Write out the listing below in full and exactly, leaving out every picture.

§ DATA RECORDS:
%%
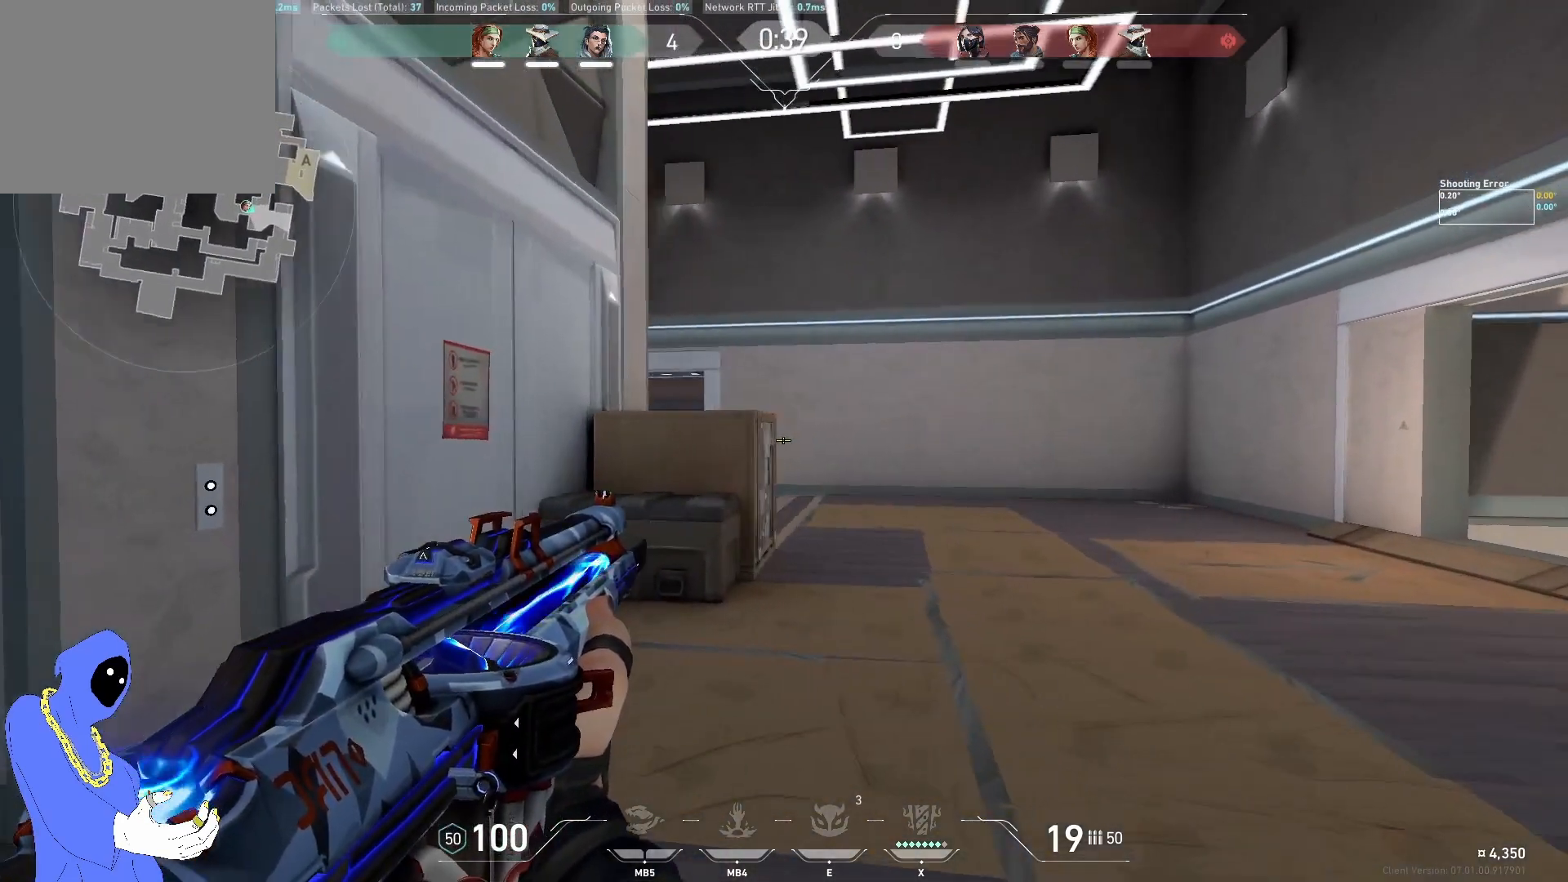
{"keys": ["d"], "events": []}
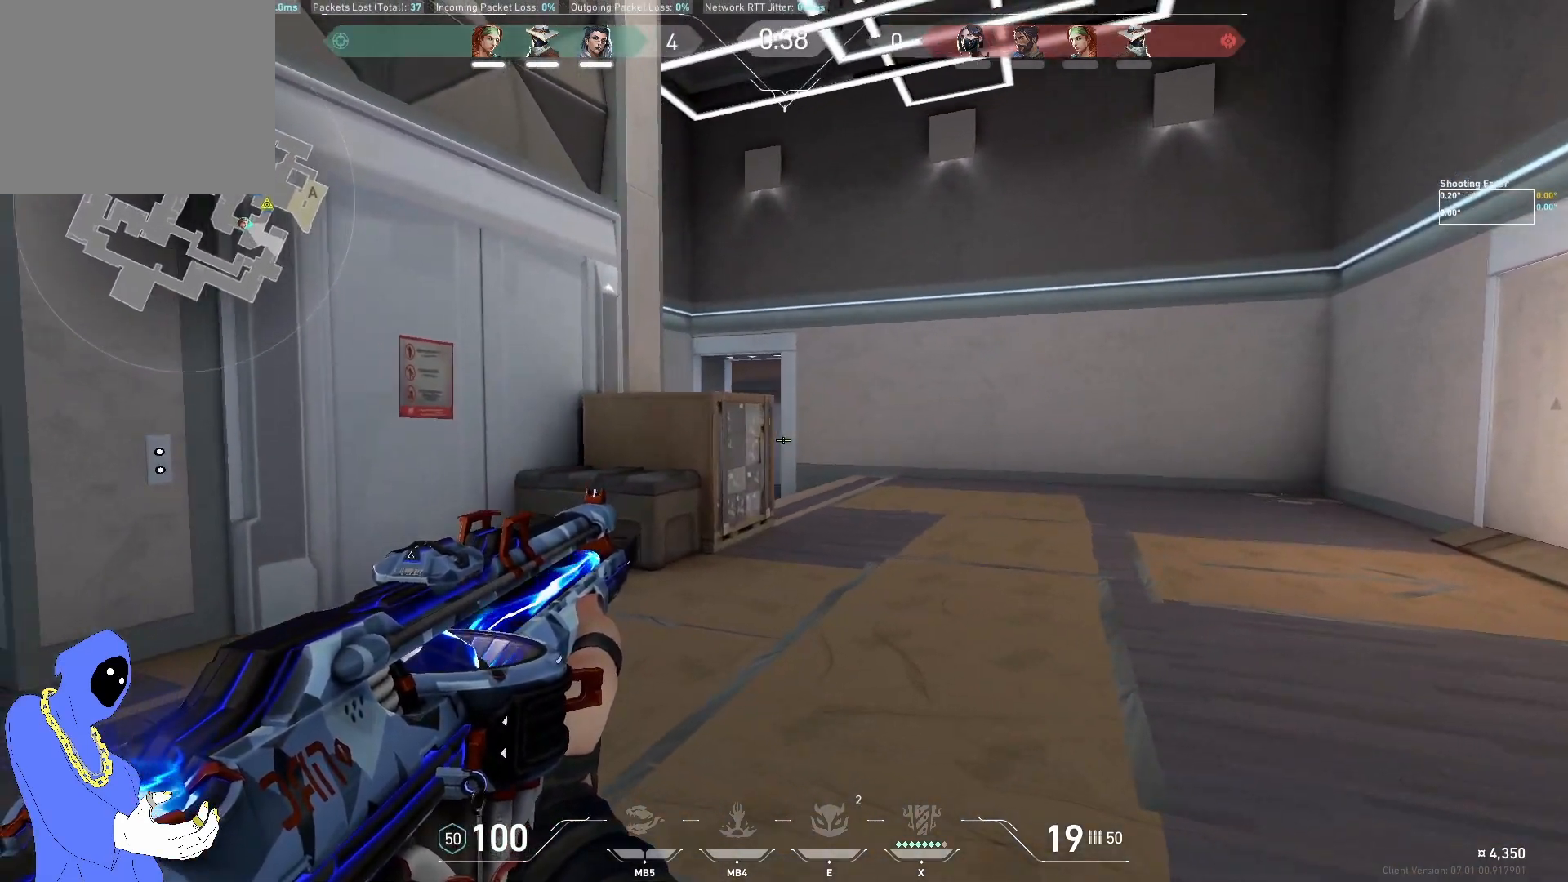
{"keys": ["d", "shift"], "events": [[33, "d", "up"], [67, "shift", "down"], [133, "shift", "up"], [183, "d", "down"], [433, "shift", "down"]]}
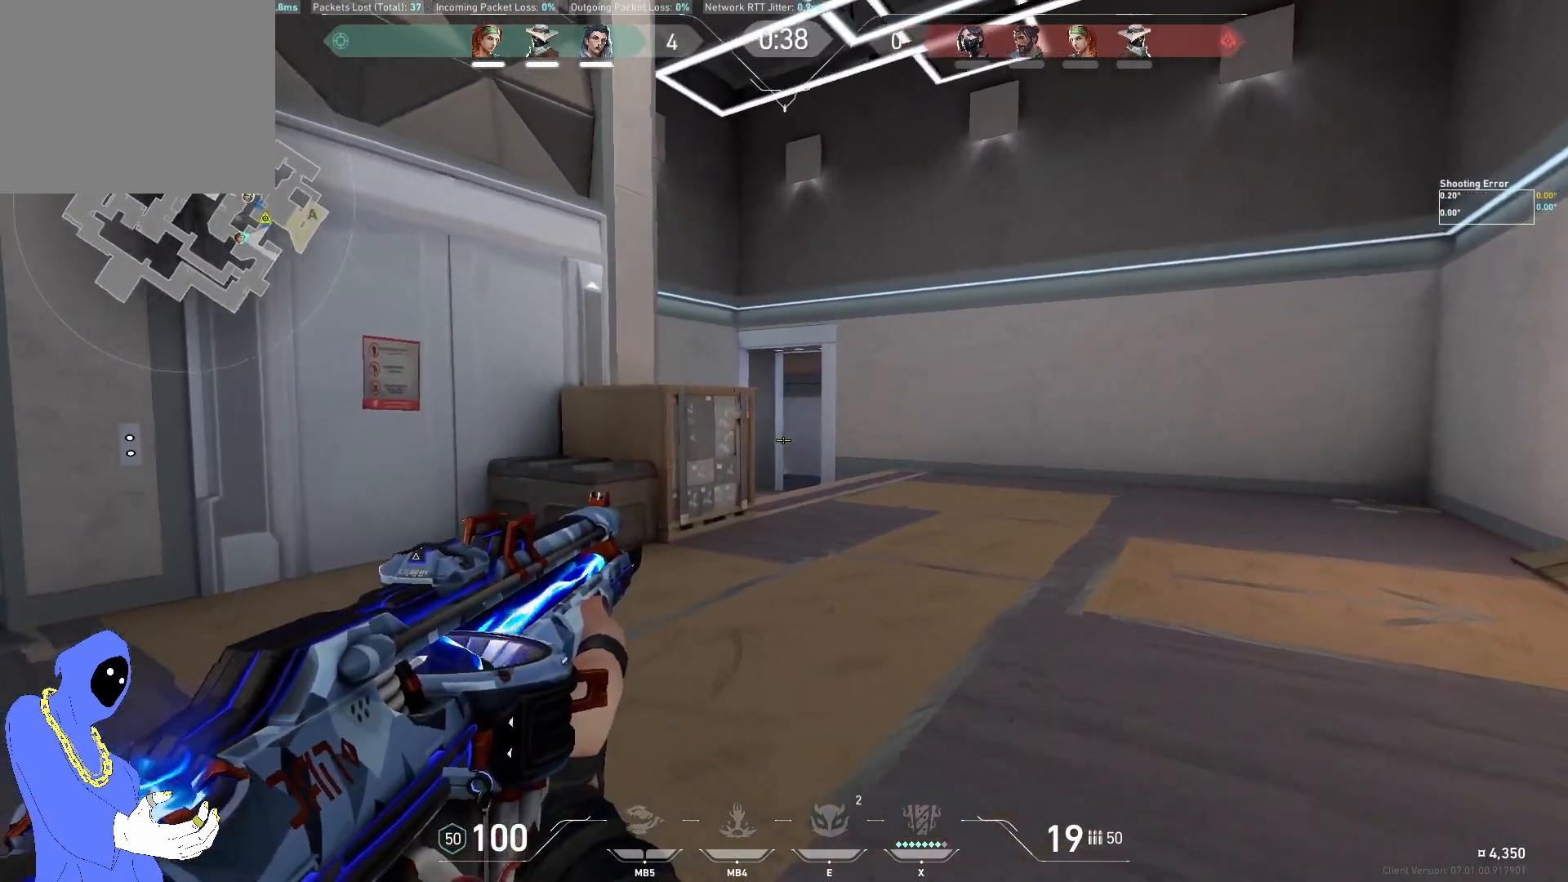
{"keys": ["d"], "events": [[33, "shift", "up"]]}
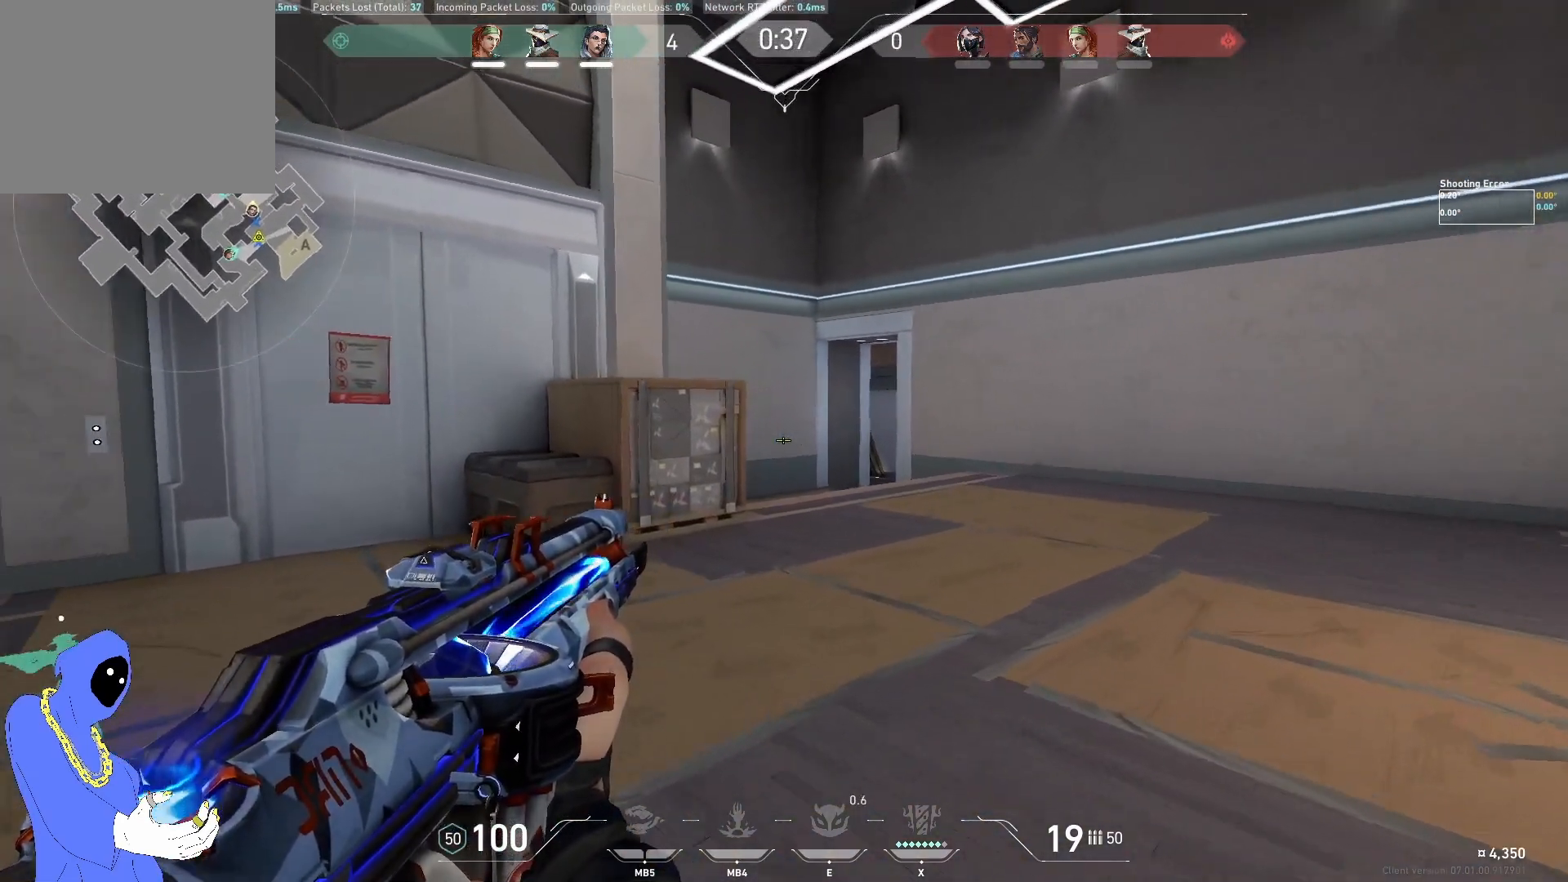
{"keys": ["a"], "events": [[50, "w", "down"], [200, "d", "up"], [233, "w", "up"], [267, "shift", "down"], [333, "shift", "up"], [417, "a", "down"]]}
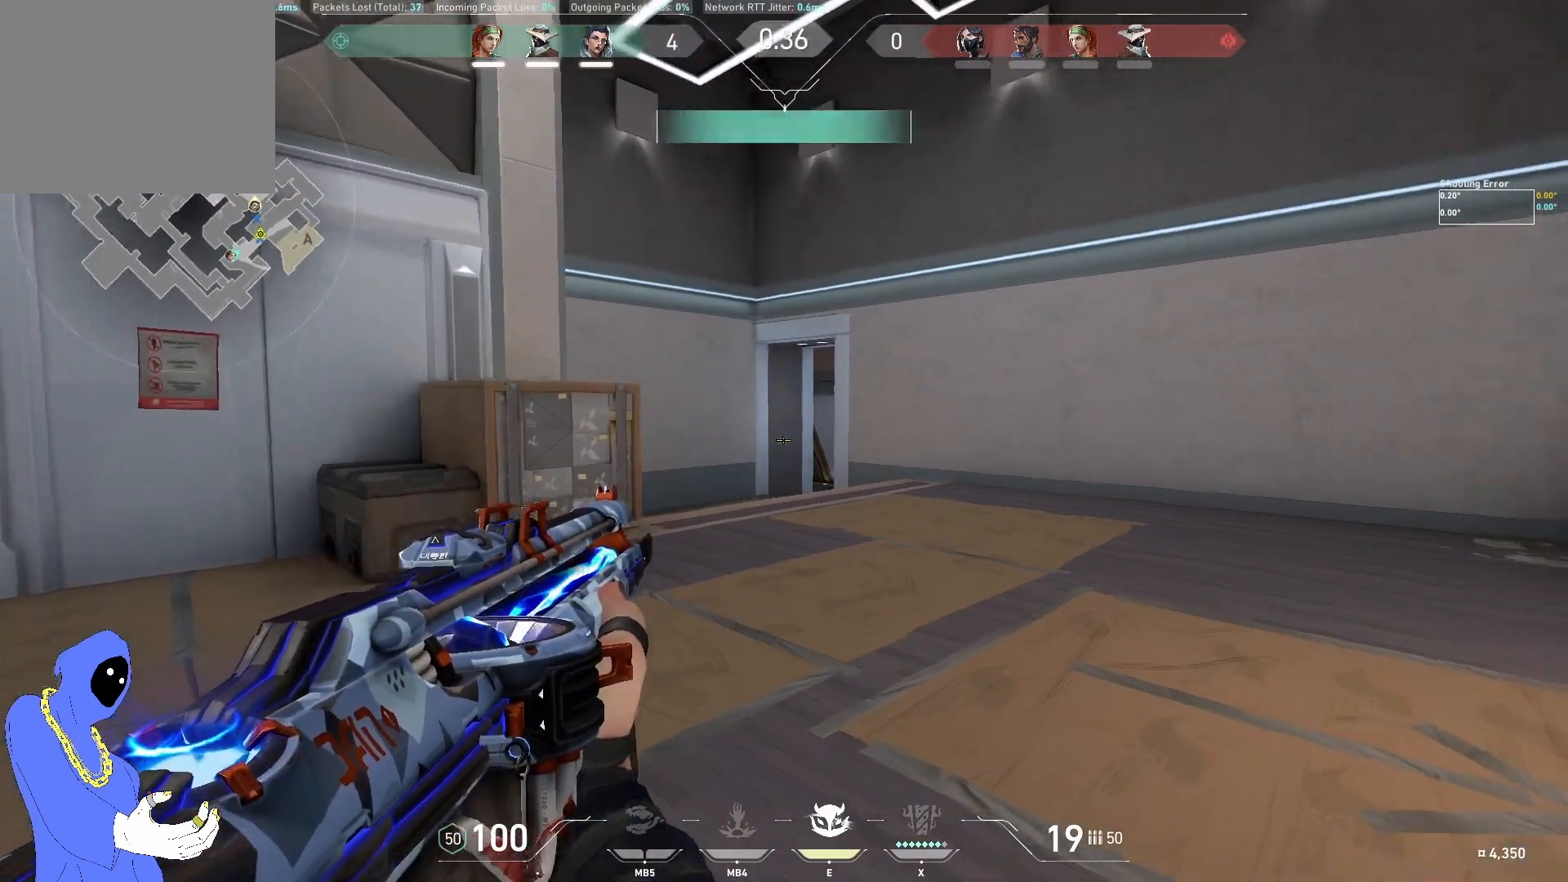
{"keys": ["a"], "events": [[100, "shift", "down"], [200, "shift", "up"]]}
%%
§ SOLUTION FOR THIS PROBLEM:
{"keys": ["d"], "events": []}
{"keys": ["d", "shift"], "events": [[33, "d", "up"], [67, "shift", "down"], [133, "shift", "up"], [183, "d", "down"], [433, "shift", "down"]]}
{"keys": ["d"], "events": [[33, "shift", "up"]]}
{"keys": ["a"], "events": [[50, "w", "down"], [200, "d", "up"], [233, "w", "up"], [267, "shift", "down"], [333, "shift", "up"], [417, "a", "down"]]}
{"keys": ["a"], "events": [[100, "shift", "down"], [200, "shift", "up"]]}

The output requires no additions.